To Those Who Have Given Up Hope

[Written around 2004.]

Alice Miller, perhaps the best published psychology writer to date, opens her most famous book, The Drama of the Gifted Child (first published in 1979), with this sentence: “Experience has taught us that we have only one enduring weapon in our struggle against mental illness: the emotional discovery of the truth about the unique history of our childhood.” Few truer words have been written. Yet eighteen years later she closes the afterward of the same book (the 1997 edition) with the following sentence: “I spent a long time looking for a total exploration of my childhood history. Now I see that this was hubris” (her italics). Alice Miller gave up, and in so doing lost her place as a worthwhile role model for the truth seeker.

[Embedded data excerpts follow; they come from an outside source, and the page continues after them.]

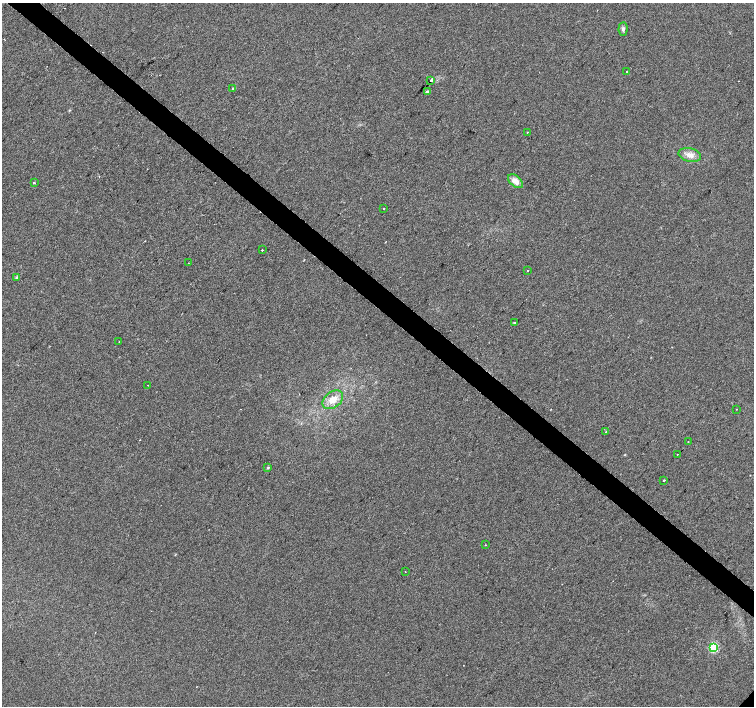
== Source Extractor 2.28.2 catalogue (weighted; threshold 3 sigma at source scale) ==
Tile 11 of 4 x 4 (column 3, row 3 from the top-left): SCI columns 3006-4508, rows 1579-2985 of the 6021 x 6033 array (HDU 1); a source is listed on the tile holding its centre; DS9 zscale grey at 2 x 2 block average (1 PNG px = mean of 2 x 2 image px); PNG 756 x 708 px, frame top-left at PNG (2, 3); each listed source drawn as its Kron ellipse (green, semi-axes under 4 px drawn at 4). Shown black and unused: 4% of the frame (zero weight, under 2 of 3 exposures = <1% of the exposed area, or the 3 px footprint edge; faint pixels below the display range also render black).
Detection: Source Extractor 2.28.2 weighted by HDU 2 'WHT'; one run over the whole footprint, this tile lists its part. Background 0.00624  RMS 0.005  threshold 0.0223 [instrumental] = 3 sigma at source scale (4.5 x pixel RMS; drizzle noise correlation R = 1.50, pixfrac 1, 0.0396/0.0396 arcsec/px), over >= 5 px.
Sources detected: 28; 1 cosmic-ray / hot-pixel residue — neither listed nor drawn; the other 27 listed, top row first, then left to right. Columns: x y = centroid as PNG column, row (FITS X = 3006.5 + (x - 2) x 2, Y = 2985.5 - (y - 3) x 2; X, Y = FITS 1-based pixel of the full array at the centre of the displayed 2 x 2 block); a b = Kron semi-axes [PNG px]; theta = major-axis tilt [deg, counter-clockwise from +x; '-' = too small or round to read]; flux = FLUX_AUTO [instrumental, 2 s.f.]
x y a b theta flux
623 29 7 4 86 3
627 71 2 2 - 2.4
431 80 2 2 - 300
233 88 2 2 - 1.2
427 92 3 3 - 2.4
527 132 2 2 - 0.99
690 155 11 7 -12 8.6
516 181 9 5 -40 10
34 183 2 2 - 2.7
384 209 2 2 - 1.1
262 250 2 2 - 3.7
188 263 2 2 - 0.9
527 270 2 2 - 1.8
17 278 4 4 - 2.5
514 323 2 2 - 6.1
119 342 2 2 - 0.63
148 385 2 2 - 0.43
333 400 11 8 38 12
736 409 2 2 - 0.57
606 432 2 2 - 0.66
688 442 2 2 - 0.51
677 454 2 2 - 0.86
268 468 4 3 - 1.3
664 480 2 2 - 2.4
485 545 2 2 - 0.9
405 572 2 2 - 0.72
713 648 3 3 - 130
Overlapping masked pixels (flux is a lower limit): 1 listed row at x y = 431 80
Diffuse or blended objects may show on this block-average render without a row.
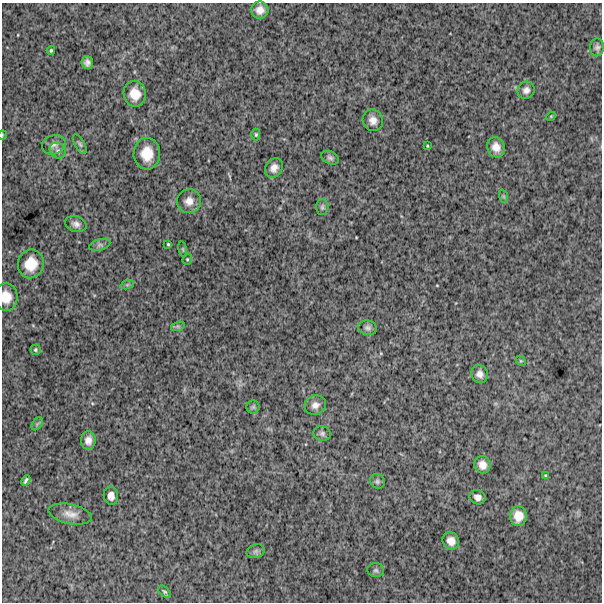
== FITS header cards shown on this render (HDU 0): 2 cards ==
NAXIS1  =                  600
NAXIS2  =                  600

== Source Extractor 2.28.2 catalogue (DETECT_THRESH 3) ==
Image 600 x 600 px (HDU 0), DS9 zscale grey, 1 PNG px = 1 image px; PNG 604 x 604 px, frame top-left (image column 1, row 600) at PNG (2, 3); each listed source drawn as its Kron ellipse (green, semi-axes under 4 px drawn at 4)
Background 1040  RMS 270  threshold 801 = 3 sigma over >= 5 px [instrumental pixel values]
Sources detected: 51; all 51 listed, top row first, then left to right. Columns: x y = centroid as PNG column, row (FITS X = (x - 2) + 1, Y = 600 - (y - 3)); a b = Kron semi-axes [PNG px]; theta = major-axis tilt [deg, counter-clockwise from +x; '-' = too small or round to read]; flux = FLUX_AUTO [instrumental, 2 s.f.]
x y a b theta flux
260 10 9 8 - 130000
597 47 9 7 87 60000
51 50 4 3 - 24000
87 63 6 5 - 74000
526 90 9 8 - 83000
135 94 13 11 -79 270000
551 116 5 4 - 16000
373 120 11 10 - 130000
2 135 5 3 - 13000
256 135 6 4 -90 24000
80 144 11 5 -59 44000
54 145 12 9 20 99000
427 146 3 3 - 15000
496 147 10 8 -69 160000
58 151 8 7 - 69000
147 154 16 13 90 360000
330 158 9 6 -25 47000
274 168 10 8 55 110000
503 196 7 4 -71 30000
189 201 12 11 - 150000
322 207 8 6 -90 40000
76 224 11 8 -18 85000
168 244 3 2 - 20000
100 245 11 5 15 56000
183 249 8 4 -81 29000
187 259 6 4 70 24000
31 264 14 13 - 360000
127 285 7 4 19 29000
6 297 14 11 -85 270000
178 326 7 4 18 37000
368 328 9 7 -11 61000
35 350 5 5 - 27000
521 361 6 4 -43 19000
480 374 9 8 - 94000
315 405 11 9 21 110000
253 407 6 6 - 35000
37 424 7 4 56 35000
322 434 9 7 -15 53000
88 440 9 7 88 110000
482 465 9 8 - 130000
546 475 4 3 - 20000
26 481 6 3 63 34000
377 481 8 7 - 44000
111 496 9 7 -80 110000
478 497 8 7 - 84000
70 514 22 10 -12 180000
518 516 10 8 -88 200000
451 541 9 8 - 140000
256 551 9 6 16 56000
376 570 8 7 - 44000
164 592 7 4 -43 30000
At the frame edge (FLAGS 8, measured only in part): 2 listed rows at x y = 2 135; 6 297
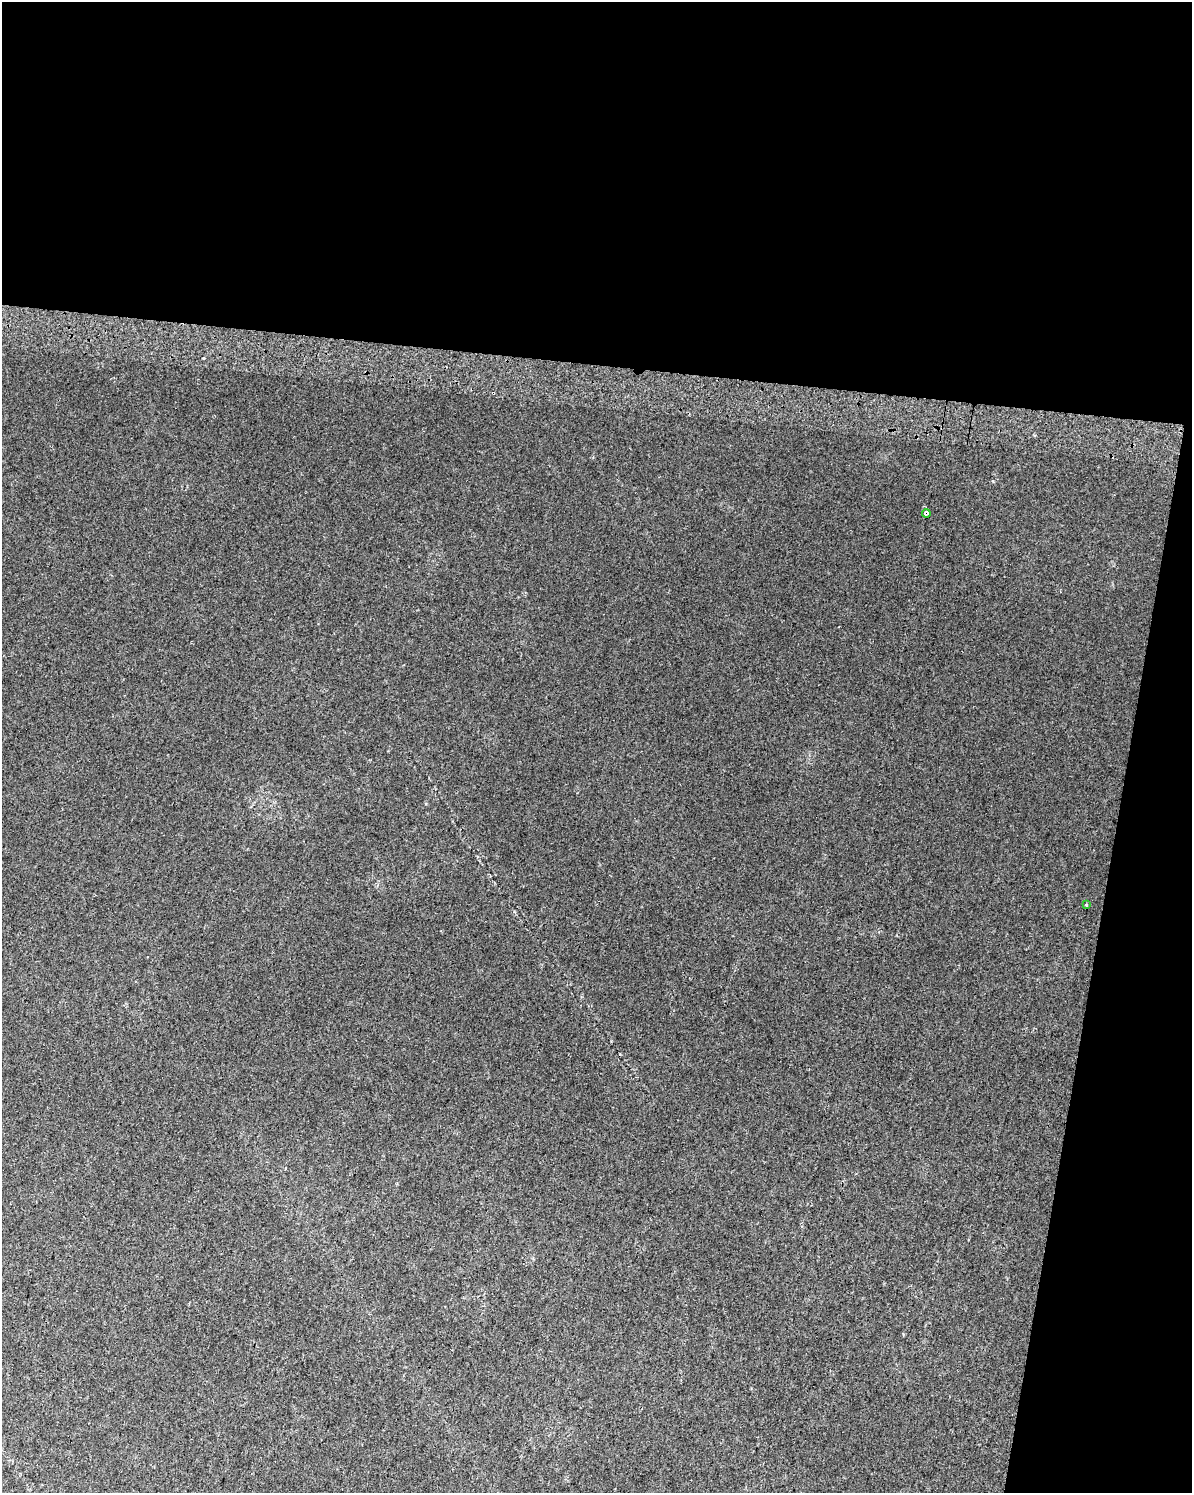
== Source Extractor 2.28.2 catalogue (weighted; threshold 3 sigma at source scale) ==
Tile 4 of 4 x 3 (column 4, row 1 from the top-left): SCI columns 3586-4775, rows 3312-4802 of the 4806 x 5072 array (HDU 1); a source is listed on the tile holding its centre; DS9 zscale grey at full resolution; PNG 1194 x 1495 px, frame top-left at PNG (2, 2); each listed source drawn as its Kron ellipse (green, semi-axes under 4 px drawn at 4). Shown black and unused: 30% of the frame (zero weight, under 2 of 3 exposures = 3% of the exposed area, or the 3 px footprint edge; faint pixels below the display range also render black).
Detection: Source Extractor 2.28.2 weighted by HDU 2 'WHT'; one run over the whole footprint, this tile lists its part. Background 0.0148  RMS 0.0076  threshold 0.0341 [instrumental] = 3 sigma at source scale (4.5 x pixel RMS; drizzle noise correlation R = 1.50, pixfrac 1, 0.0396/0.0396 arcsec/px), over >= 5 px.
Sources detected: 4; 2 cosmic-ray / hot-pixel residue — neither listed nor drawn; the other 2 listed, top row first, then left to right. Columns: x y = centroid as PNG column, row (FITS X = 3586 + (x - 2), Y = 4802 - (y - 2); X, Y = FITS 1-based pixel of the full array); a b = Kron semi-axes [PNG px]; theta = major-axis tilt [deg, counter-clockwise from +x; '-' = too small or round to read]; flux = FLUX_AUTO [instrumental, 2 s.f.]
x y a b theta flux
926 513 4 4 - 32
1086 905 3 3 - 0.72
Overlapping masked pixels (flux is a lower limit): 1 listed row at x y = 926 513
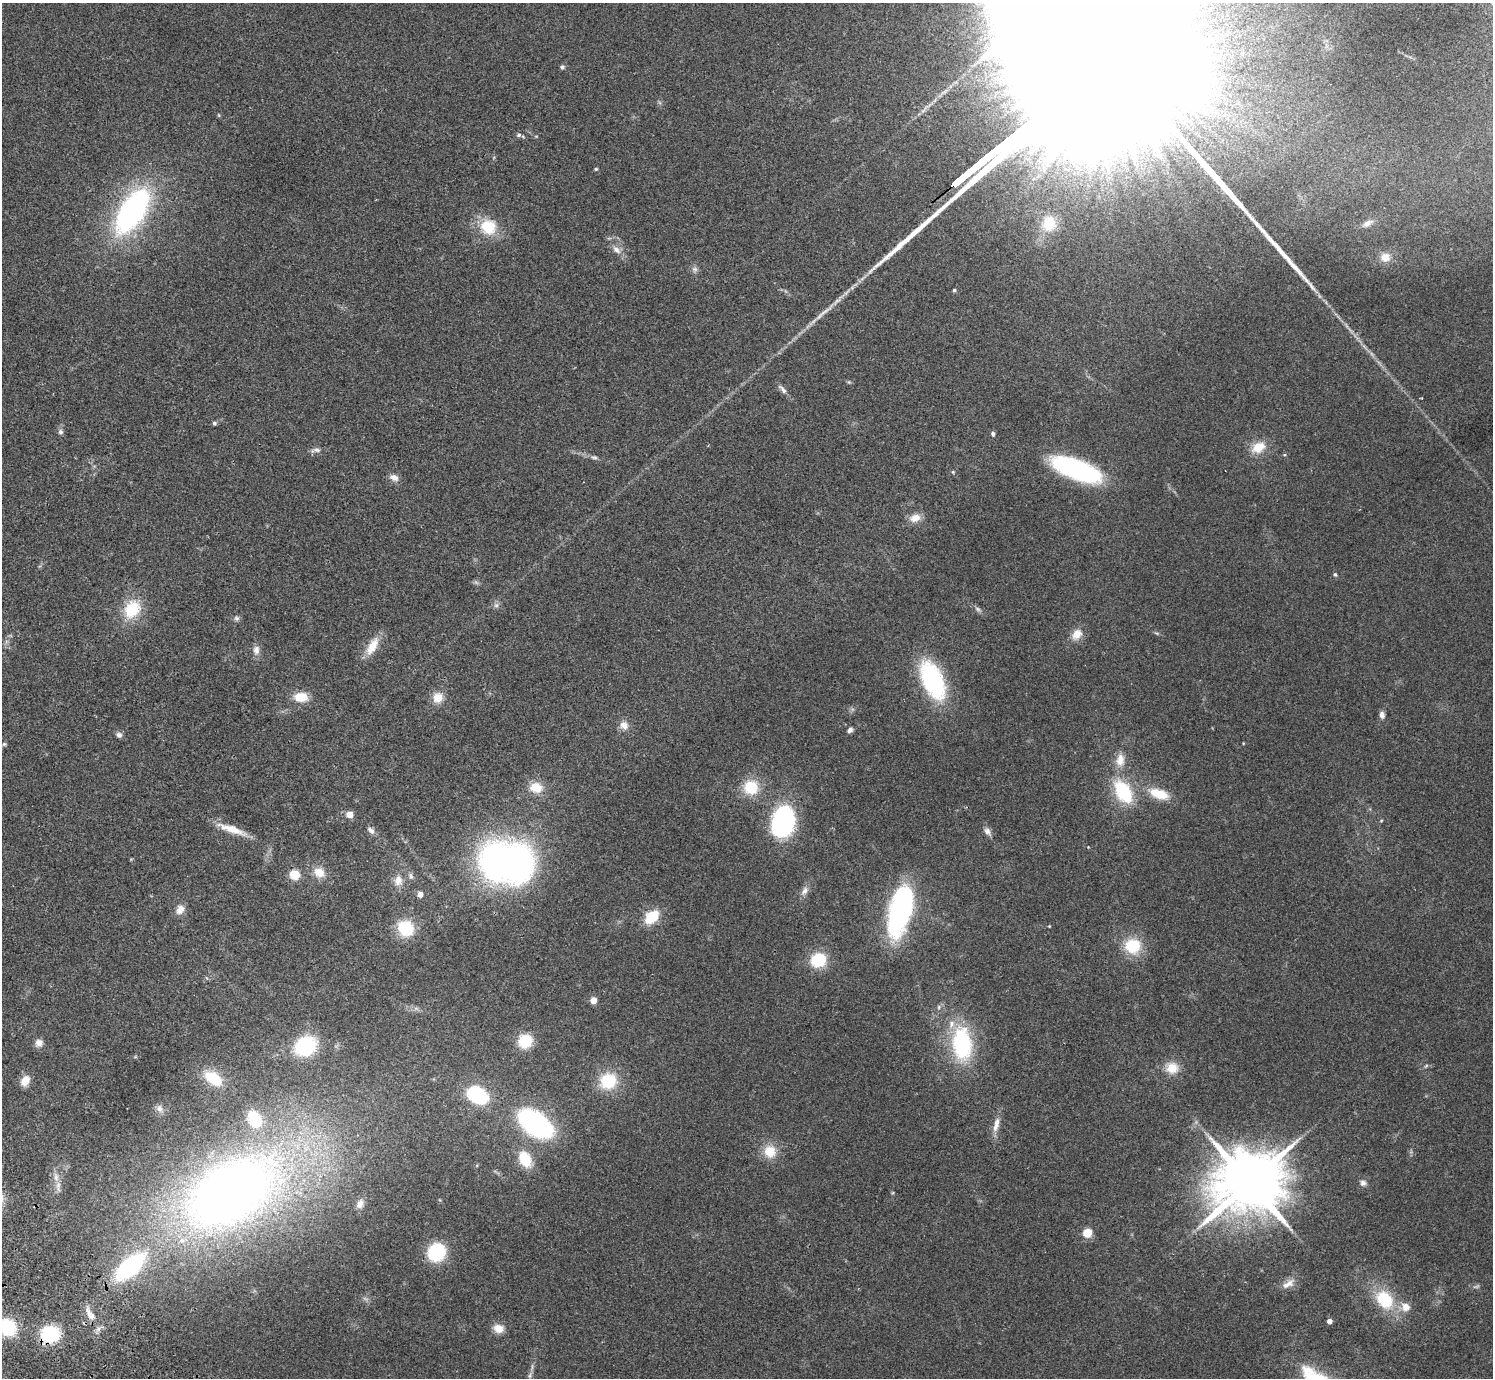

The only way to achieve full satisfaction in life is to totally explore and resolve the feelings around one’s own childhood history. Until we achieve this, the best we can hope for in terms of life satisfaction is the partial satisfaction of the explorer who stumbles but gets back on his feet and keeps on struggling, guided by his inner voice of confidence.

People give up hope because the path is too scary. They were too damaged when they were children and couldn’t find the resources within or beyond for guidance. Alice Miller’s conscious message in all her books is to make sense of the misery of the past to open oneself to the glories of the present and future. But even she failed. And if she who was so talented failed, then why should we dare to hope?

We must dare because if we don’t we will never be happy. We will become bitter and shriveled like Alice Miller and will write emotionally defensive and dishonest words that reach millions and subtly tell them that life’s greatest joys are unattainable.

Life’s joys are attainable, just not for Alice Miller. Alice Miller is now chaff along the road, a road that she paved a few extra miles for all of us, so that we may walk that much closer to perfection. Perfection is attainable. Ideals are attainable. Healing is attainable. Full self-knowledge is attainable. Enlightenment is attainable.